Opdracht: Herschrijf de alinea uit de tekst die begint met "Over de dreiging van anti-institutioneel extremisme" als een beknopte opsomming. Behoud daarbij de belangrijkste feiten.

Tekst:
----

Anti-institutioneel extremisme
Over de dreiging van anti-institutioneel extremisme concluderen de onderzoekers dat in 2022-2023 een vergelijkbaar dreigingsfenomeen te zien is als eerder in 2021: een amorf, eclectisch ongenoegen, omgedoopt tot ‘anti-institutioneel extremisme’, dat zich verhardt, maar waarvan de dreigingsinschatting ambigue is. Op korte termijn is er een relatief klein risico op geweld tegen personen of objecten, op de langere termijn kan het risico groter worden. ‘Tegelijkertijd is de constatering dat de niet-gewelddadige ondermijning van de democratische rechtsorde op termijn wellicht de grootste dreiging is die van (onder meer) anti-institutioneel extremisme kan uitgaan: de voortdurende delegitimering van de instituties van de democratische rechtsorde.

----

Aangeleverde gegevens:
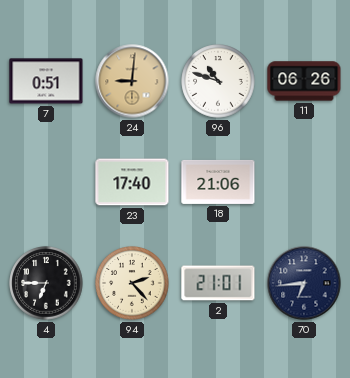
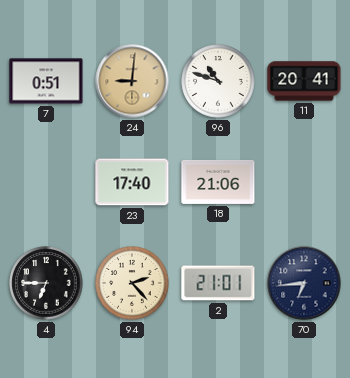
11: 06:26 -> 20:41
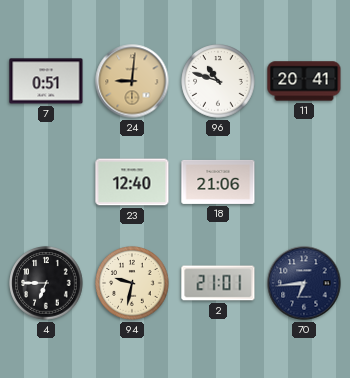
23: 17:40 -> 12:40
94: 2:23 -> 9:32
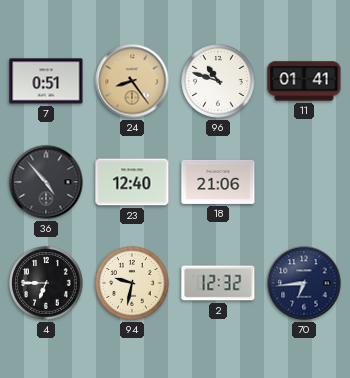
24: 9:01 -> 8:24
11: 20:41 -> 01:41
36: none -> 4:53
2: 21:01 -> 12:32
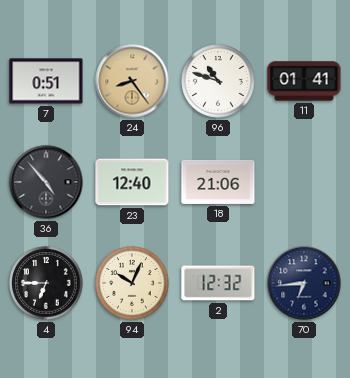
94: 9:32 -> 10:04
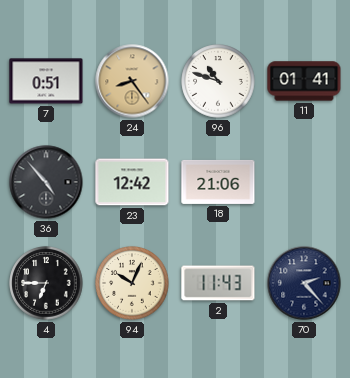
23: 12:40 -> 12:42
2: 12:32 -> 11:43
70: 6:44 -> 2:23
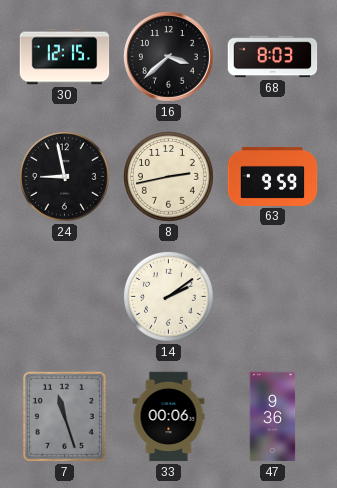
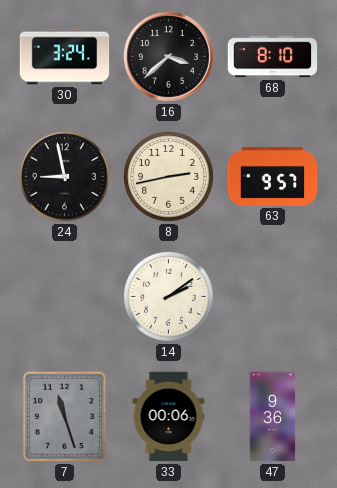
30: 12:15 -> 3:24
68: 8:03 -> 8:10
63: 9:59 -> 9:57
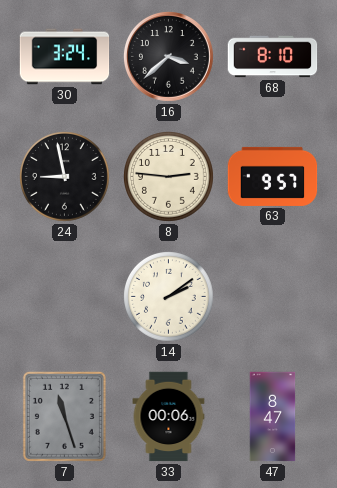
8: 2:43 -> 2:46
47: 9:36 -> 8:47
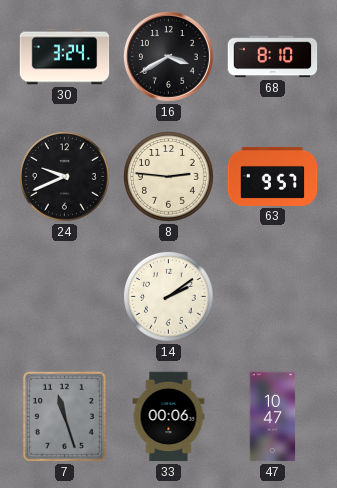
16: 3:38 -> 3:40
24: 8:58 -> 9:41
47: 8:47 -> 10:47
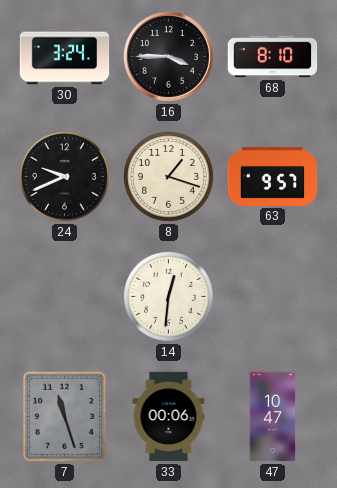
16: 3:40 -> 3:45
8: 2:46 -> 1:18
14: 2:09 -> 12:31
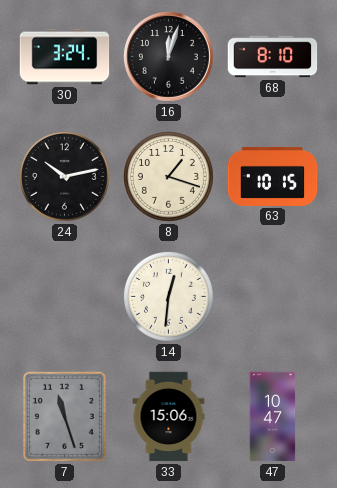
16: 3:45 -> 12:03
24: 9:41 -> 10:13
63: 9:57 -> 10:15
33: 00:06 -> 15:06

----

Uitwerking:
- In 2022-2023 zien de onderzoekers een vergelijkbaar dreigingsfenomeen als in 2021. Het gaat om een amorf, eclectisch ongenoegen dat nu 'anti-institutioneel extremisme' heet en zich verhardt.
- De dreigingsinschatting is ambigu.
- Op korte termijn is het risico op geweld tegen personen of objecten relatief klein. Op langere termijn kan het groter worden.
- De grootste dreiging is op termijn wellicht de niet-gewelddadige ondermijning van de democratische rechtsorde, namelijk de voortdurende delegitimering van haar instituties.